:: EXERCISE DETAILS ::
Quote verbatim the lines of the items below, from the first line through the line containing "Dot at: (193, 382)", inclusive.

:: DATA ENTRIES ::

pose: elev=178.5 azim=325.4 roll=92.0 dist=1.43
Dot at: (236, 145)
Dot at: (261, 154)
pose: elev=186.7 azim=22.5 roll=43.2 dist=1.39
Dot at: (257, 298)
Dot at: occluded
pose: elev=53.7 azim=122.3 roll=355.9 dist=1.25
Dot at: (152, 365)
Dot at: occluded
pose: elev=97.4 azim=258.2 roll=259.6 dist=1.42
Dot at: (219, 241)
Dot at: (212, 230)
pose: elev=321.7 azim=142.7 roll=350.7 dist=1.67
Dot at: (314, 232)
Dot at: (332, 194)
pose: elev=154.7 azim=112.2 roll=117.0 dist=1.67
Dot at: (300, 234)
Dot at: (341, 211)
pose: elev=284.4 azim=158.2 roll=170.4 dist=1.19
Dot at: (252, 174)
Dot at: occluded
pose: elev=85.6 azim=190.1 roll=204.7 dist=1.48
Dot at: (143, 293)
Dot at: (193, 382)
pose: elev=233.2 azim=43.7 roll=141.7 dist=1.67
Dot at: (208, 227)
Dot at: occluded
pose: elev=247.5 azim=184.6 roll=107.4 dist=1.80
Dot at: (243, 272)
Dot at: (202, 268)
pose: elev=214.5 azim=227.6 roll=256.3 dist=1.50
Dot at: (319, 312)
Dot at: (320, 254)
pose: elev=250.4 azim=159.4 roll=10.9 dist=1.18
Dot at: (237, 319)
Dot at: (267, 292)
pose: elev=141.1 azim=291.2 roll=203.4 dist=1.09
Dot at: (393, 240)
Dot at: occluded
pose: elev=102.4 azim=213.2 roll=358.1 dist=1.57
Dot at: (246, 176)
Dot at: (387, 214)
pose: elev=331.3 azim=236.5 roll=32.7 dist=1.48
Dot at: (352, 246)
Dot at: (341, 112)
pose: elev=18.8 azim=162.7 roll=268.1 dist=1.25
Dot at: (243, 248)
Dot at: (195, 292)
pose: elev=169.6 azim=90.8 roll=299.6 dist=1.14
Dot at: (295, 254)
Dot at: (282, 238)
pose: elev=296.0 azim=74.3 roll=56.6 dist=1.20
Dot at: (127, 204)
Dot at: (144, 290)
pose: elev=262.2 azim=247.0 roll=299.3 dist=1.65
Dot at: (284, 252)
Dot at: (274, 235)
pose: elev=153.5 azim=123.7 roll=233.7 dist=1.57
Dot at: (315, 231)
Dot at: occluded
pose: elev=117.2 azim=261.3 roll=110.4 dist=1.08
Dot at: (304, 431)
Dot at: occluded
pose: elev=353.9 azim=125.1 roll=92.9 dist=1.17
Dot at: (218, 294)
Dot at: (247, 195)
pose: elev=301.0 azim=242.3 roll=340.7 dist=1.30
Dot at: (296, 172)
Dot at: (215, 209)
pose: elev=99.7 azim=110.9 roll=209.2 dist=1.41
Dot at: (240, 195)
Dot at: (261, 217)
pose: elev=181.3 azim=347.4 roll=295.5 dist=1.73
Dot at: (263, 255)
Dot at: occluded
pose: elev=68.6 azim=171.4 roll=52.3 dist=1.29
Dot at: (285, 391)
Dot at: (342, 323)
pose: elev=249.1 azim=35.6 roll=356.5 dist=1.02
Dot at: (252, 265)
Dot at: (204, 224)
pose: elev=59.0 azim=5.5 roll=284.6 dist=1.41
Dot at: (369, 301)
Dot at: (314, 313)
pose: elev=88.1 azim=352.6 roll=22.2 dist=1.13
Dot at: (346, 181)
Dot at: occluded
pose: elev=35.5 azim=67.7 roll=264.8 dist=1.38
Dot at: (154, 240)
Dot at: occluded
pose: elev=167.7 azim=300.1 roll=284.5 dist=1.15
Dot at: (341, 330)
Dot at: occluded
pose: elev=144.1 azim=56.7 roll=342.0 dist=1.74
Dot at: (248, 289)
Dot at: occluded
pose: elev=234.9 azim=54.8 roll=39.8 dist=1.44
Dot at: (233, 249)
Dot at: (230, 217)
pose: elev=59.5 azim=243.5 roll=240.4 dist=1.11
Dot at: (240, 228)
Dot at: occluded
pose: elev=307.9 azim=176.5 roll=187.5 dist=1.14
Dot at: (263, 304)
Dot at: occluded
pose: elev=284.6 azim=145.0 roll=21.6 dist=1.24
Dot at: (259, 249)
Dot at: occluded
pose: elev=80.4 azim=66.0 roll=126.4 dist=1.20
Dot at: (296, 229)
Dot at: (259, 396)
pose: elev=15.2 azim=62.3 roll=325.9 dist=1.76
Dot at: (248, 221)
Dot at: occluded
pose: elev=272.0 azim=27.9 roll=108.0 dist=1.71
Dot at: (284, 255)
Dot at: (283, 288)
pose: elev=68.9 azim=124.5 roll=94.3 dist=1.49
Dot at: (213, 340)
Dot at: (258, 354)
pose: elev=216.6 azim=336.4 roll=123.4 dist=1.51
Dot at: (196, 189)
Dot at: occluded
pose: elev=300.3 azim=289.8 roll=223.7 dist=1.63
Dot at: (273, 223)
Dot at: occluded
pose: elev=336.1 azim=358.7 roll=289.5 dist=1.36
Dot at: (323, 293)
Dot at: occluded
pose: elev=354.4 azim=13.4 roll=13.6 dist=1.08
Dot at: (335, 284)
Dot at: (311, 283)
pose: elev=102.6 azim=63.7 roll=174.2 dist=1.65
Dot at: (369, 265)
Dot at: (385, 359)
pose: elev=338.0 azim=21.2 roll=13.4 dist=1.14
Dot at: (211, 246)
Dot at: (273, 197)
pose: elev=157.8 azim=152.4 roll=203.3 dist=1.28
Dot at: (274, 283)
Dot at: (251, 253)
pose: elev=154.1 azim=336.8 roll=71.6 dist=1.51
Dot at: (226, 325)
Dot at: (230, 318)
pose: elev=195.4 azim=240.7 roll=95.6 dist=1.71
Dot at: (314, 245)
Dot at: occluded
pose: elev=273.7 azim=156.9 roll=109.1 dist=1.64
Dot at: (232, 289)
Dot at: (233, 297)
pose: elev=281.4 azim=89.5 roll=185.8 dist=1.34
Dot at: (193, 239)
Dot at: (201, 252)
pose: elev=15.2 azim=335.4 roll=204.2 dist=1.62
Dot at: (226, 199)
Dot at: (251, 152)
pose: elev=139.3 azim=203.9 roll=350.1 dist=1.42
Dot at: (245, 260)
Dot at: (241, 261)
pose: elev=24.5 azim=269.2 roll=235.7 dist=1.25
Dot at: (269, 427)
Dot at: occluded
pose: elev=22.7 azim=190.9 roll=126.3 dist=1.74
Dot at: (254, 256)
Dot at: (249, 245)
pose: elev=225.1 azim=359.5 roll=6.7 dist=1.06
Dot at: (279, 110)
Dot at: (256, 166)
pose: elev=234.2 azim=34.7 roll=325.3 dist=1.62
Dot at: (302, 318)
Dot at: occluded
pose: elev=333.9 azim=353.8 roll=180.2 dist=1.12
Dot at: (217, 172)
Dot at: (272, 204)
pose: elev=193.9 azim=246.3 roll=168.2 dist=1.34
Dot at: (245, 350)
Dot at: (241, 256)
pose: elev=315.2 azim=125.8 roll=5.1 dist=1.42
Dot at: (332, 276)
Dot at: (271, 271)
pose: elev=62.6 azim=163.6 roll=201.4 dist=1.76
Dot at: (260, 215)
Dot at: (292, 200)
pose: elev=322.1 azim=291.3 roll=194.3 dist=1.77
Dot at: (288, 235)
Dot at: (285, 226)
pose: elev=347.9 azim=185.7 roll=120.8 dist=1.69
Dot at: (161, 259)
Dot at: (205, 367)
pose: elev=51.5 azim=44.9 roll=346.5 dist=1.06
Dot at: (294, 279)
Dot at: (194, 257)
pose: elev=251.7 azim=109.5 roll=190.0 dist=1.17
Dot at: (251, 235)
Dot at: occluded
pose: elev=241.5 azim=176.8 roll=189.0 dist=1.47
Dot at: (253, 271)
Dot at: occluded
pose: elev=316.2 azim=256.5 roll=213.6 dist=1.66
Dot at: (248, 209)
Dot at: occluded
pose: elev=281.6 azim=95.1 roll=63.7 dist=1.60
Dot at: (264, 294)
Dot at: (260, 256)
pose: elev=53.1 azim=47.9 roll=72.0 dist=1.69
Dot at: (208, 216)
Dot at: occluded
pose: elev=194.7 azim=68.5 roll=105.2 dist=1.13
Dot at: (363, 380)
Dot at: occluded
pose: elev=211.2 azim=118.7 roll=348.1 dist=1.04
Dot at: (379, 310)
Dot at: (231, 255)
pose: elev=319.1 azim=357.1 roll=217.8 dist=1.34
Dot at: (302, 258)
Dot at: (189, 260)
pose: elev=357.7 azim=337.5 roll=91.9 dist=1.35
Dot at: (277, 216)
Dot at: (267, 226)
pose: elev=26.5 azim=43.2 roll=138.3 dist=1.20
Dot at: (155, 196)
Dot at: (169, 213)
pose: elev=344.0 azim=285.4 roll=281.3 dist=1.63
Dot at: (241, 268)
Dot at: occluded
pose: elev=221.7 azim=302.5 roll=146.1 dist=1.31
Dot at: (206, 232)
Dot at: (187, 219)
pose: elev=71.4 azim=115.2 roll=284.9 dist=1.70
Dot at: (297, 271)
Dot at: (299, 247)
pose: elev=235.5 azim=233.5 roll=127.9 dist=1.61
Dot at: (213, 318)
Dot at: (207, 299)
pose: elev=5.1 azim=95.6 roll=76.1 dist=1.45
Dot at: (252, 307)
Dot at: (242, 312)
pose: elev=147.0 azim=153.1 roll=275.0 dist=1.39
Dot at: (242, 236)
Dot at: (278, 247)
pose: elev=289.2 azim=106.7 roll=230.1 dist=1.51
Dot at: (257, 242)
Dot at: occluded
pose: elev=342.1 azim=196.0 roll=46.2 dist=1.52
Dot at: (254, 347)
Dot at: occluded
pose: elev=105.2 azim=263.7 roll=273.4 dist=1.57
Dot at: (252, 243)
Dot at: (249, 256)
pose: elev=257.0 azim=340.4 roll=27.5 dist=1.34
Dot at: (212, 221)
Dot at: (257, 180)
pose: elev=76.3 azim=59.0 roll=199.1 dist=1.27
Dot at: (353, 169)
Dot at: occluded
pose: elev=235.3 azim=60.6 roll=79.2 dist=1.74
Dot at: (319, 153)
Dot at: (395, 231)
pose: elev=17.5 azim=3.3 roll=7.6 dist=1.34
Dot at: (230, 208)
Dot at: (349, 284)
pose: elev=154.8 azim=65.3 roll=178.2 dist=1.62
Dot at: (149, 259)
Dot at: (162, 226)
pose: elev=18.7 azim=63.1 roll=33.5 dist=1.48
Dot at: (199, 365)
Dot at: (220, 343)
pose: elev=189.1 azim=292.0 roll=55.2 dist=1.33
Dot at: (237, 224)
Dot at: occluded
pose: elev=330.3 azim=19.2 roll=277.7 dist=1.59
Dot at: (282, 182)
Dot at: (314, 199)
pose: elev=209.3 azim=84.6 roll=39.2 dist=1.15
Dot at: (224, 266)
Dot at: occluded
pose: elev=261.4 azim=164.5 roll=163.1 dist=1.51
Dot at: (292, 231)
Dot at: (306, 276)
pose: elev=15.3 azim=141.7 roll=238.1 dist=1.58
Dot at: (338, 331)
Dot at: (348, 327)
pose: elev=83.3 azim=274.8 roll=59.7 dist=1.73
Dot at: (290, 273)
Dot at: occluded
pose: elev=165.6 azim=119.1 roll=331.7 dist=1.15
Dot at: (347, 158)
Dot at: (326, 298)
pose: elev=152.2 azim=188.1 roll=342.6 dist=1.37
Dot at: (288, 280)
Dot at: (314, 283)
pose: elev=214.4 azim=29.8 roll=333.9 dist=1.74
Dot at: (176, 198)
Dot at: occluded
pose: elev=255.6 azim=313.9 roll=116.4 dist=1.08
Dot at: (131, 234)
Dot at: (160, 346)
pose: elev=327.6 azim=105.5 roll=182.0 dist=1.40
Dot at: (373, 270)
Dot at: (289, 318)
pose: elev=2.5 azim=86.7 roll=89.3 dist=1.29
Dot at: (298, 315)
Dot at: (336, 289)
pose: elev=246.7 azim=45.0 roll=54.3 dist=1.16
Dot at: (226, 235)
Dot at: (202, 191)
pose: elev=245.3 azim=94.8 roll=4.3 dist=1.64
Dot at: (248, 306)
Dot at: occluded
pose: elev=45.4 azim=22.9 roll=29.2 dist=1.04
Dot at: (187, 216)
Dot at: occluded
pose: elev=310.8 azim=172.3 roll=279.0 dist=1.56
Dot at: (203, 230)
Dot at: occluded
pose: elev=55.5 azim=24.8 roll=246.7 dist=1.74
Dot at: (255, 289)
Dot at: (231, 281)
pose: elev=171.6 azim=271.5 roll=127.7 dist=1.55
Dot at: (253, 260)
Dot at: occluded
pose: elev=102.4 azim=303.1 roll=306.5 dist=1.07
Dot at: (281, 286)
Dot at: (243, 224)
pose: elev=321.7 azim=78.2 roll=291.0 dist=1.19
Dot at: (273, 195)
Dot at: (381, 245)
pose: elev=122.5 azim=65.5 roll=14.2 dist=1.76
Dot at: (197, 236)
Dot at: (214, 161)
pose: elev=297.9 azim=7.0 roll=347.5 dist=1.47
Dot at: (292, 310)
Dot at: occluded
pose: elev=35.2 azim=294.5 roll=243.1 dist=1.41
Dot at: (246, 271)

:: EXERCISE OUTPUT ::
pose: elev=178.5 azim=325.4 roll=92.0 dist=1.43
Dot at: (236, 145)
Dot at: (261, 154)
pose: elev=186.7 azim=22.5 roll=43.2 dist=1.39
Dot at: (257, 298)
Dot at: occluded
pose: elev=53.7 azim=122.3 roll=355.9 dist=1.25
Dot at: (152, 365)
Dot at: occluded
pose: elev=97.4 azim=258.2 roll=259.6 dist=1.42
Dot at: (219, 241)
Dot at: (212, 230)
pose: elev=321.7 azim=142.7 roll=350.7 dist=1.67
Dot at: (314, 232)
Dot at: (332, 194)
pose: elev=154.7 azim=112.2 roll=117.0 dist=1.67
Dot at: (300, 234)
Dot at: (341, 211)
pose: elev=284.4 azim=158.2 roll=170.4 dist=1.19
Dot at: (252, 174)
Dot at: occluded
pose: elev=85.6 azim=190.1 roll=204.7 dist=1.48
Dot at: (143, 293)
Dot at: (193, 382)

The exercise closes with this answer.